Contrast this with the treatment accorded the cardinal and responsible bishops and priests under him in the Archdiocesan hierarchy. They became aware of sexual abuse by a parish priest (the Reverend Maurice Blackwell) and then sent Father Blackwell to treatment supposed to cure him. He was then sent back to the unsuspecting parish and continued his abuse of boys.
Has the Archdiocese asked for its leaders' resignations yet?
Joseph A. Schwartz
Baltimore
How did Zito get a shotgun?
Reading "Providing compassion and justice" (June 23), one thing came to mind: How did a man [Francis Zito] who has been in and out of mental hospitals dozens of times get a 12-gauge shotgun?
R.J. Kuchta
Baltimore
Porous borders put country at risk
The writer of the letter "Bin Laden, not Iraq, poses greatest threat" (June 23), makes an interesting point. Regardless, America will remain in grave danger as long as:
Islamic terrorists can cross our borders.

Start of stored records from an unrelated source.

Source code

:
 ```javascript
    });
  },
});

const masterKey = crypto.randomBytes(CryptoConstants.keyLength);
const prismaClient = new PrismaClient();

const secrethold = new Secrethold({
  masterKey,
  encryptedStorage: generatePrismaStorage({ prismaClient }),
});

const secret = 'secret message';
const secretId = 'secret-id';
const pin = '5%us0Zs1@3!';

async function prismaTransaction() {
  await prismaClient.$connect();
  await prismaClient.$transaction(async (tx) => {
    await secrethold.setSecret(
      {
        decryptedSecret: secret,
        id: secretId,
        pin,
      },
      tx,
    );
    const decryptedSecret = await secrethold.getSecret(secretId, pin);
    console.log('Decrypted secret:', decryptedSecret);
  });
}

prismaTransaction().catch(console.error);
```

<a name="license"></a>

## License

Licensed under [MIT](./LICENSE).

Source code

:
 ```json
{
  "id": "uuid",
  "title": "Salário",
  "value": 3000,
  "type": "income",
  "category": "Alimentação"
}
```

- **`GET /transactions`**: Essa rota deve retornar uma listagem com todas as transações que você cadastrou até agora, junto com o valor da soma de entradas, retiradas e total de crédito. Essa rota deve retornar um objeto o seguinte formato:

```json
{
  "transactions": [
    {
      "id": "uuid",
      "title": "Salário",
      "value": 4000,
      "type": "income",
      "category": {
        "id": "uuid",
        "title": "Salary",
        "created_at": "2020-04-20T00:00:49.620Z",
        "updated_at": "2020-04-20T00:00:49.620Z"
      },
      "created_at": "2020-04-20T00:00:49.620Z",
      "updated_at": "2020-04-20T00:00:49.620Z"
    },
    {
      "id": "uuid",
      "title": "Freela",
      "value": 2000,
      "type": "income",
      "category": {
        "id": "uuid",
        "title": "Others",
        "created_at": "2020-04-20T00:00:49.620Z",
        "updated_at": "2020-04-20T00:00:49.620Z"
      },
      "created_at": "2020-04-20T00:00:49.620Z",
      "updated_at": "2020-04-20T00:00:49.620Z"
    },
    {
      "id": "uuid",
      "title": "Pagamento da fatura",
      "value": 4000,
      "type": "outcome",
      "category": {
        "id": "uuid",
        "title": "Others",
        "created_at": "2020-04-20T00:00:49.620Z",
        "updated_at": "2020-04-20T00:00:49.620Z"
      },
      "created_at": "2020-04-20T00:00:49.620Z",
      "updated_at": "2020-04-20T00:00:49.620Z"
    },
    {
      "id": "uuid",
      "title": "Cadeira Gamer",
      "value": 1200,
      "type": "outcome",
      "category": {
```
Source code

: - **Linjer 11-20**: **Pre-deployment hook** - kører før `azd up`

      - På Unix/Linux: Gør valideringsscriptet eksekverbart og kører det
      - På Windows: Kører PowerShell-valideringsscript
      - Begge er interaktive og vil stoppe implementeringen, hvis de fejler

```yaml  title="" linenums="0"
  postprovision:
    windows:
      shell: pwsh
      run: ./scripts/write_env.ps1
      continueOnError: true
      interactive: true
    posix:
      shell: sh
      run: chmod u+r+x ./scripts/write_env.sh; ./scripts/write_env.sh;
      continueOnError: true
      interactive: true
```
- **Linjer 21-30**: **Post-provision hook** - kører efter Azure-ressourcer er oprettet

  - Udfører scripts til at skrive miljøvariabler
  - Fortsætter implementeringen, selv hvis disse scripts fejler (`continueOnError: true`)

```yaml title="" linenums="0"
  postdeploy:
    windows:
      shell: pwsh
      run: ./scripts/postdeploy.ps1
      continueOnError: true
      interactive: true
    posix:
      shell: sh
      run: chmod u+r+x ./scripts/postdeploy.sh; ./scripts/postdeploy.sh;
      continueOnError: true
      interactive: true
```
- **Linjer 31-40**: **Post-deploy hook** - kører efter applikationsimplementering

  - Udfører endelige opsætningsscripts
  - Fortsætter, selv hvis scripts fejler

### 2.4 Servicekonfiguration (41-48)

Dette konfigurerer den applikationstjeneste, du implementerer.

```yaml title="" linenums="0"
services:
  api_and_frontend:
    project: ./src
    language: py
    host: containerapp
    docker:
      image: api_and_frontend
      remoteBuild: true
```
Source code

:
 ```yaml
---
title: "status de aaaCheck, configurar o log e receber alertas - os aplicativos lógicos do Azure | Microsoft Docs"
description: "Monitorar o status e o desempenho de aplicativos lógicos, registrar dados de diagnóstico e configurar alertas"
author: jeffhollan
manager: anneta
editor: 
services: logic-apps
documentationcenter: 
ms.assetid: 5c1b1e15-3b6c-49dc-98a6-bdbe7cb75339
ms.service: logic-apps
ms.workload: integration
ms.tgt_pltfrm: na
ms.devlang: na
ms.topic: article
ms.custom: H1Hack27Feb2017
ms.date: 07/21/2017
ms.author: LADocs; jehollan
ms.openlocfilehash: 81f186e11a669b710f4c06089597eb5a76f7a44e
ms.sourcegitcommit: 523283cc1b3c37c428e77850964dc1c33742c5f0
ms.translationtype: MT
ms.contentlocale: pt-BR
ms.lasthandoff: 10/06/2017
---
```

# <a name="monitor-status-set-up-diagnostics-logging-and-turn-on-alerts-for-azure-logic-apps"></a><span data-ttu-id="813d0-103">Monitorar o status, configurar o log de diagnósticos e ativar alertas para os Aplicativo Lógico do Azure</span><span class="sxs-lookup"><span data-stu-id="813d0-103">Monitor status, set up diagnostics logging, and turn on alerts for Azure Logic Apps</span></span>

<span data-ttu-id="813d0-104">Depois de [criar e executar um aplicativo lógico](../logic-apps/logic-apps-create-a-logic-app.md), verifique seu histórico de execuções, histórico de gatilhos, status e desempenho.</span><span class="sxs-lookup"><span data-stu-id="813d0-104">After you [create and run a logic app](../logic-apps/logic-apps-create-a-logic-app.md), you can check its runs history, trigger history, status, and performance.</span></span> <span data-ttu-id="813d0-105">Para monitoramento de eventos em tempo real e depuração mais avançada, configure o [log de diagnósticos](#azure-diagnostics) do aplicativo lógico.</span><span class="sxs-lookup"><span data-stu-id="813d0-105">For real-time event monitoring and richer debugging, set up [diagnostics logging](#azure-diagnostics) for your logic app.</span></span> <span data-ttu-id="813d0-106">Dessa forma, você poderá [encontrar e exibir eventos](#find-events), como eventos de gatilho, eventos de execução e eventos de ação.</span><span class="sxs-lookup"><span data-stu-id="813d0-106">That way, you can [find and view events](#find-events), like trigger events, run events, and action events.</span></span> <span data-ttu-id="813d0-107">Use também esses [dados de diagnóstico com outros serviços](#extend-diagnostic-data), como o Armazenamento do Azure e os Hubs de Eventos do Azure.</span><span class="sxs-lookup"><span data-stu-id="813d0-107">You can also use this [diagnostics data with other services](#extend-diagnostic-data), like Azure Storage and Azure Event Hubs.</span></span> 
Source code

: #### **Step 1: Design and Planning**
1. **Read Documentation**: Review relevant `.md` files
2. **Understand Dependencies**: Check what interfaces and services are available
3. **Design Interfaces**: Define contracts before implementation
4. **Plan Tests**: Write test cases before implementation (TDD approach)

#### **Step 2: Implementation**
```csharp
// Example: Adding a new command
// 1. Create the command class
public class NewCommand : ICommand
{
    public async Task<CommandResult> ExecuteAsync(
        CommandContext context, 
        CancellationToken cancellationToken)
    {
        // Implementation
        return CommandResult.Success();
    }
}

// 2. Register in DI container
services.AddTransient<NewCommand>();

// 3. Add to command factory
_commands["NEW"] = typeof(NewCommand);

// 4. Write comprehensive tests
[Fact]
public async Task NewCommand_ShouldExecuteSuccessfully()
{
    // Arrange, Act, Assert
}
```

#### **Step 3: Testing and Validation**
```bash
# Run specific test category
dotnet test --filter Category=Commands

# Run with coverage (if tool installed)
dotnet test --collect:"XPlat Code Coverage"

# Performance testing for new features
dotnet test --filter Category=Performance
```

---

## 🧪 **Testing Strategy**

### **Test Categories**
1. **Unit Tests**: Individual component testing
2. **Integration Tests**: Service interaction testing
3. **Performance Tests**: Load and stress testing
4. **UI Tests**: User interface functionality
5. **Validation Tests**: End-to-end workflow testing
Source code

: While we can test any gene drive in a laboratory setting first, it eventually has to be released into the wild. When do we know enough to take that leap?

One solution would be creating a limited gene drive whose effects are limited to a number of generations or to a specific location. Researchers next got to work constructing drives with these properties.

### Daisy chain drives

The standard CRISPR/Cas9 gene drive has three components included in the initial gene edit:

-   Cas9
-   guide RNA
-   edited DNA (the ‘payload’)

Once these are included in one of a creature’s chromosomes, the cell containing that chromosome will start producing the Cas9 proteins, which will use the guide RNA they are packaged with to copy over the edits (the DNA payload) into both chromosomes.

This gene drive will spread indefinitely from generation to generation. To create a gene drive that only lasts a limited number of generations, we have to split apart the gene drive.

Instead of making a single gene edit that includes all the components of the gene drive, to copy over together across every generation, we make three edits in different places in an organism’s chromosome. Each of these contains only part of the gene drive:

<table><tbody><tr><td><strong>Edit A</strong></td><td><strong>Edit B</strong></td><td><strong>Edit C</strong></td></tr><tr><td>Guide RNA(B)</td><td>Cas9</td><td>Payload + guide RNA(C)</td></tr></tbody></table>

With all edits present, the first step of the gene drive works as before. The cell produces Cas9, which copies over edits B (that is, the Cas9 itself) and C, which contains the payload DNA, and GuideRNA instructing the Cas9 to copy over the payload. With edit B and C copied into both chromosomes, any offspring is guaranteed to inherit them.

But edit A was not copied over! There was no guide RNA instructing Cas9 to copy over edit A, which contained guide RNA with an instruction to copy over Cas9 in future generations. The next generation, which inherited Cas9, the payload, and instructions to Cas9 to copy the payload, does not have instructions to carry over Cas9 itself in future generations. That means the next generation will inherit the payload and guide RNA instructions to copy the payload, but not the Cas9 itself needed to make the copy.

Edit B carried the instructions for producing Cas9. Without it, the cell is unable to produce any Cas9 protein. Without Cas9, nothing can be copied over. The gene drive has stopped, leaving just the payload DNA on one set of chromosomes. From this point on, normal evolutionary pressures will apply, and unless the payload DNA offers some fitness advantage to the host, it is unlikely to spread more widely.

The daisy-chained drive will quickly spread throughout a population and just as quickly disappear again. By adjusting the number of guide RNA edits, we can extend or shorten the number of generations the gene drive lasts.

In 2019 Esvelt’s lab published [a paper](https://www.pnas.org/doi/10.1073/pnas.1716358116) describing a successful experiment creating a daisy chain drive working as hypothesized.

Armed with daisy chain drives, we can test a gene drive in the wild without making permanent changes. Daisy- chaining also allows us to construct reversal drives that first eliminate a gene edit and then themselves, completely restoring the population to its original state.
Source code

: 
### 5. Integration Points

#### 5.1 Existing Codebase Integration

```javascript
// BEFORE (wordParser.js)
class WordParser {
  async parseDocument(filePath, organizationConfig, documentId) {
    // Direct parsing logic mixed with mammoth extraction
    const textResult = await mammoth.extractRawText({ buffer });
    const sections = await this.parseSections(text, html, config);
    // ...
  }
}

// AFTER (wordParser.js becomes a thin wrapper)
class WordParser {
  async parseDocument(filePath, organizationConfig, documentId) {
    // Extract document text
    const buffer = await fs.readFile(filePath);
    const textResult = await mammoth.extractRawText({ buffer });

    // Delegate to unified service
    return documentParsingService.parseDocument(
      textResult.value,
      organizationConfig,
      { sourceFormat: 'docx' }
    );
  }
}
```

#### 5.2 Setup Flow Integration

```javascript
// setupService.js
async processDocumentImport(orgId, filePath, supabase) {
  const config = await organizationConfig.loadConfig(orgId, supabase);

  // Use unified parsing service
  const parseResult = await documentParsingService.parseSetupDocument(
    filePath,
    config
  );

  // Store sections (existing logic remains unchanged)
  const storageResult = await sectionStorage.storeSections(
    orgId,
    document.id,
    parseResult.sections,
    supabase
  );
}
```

Terrorists have a support network of "brothers" in America and American liberals show more interest in protecting the rights of terrorists than the lives of Americans.
Elliot Deutsch
Bel Air
Exclusive golf course can buy its own ads
It was kind of The Sun to devote several pages of the Sunday and Monday papers to the private golf course at Caves Valley ("Caves Valley course awaits the challenge of Seniors golf," June 23, and "A Cut Above," June 24). I had no idea The Sun had switched from printing news to printing promotional brochures.
Perhaps next time the paper could balance its coverage by noting the millions of gallons of water used (in this time of drought) and how many barrels of chemicals are employed to create that "manicured" look The Sun's writers fancy.
Surely, there must be a less environmentally damaging way to entertain a few hundred rich old men.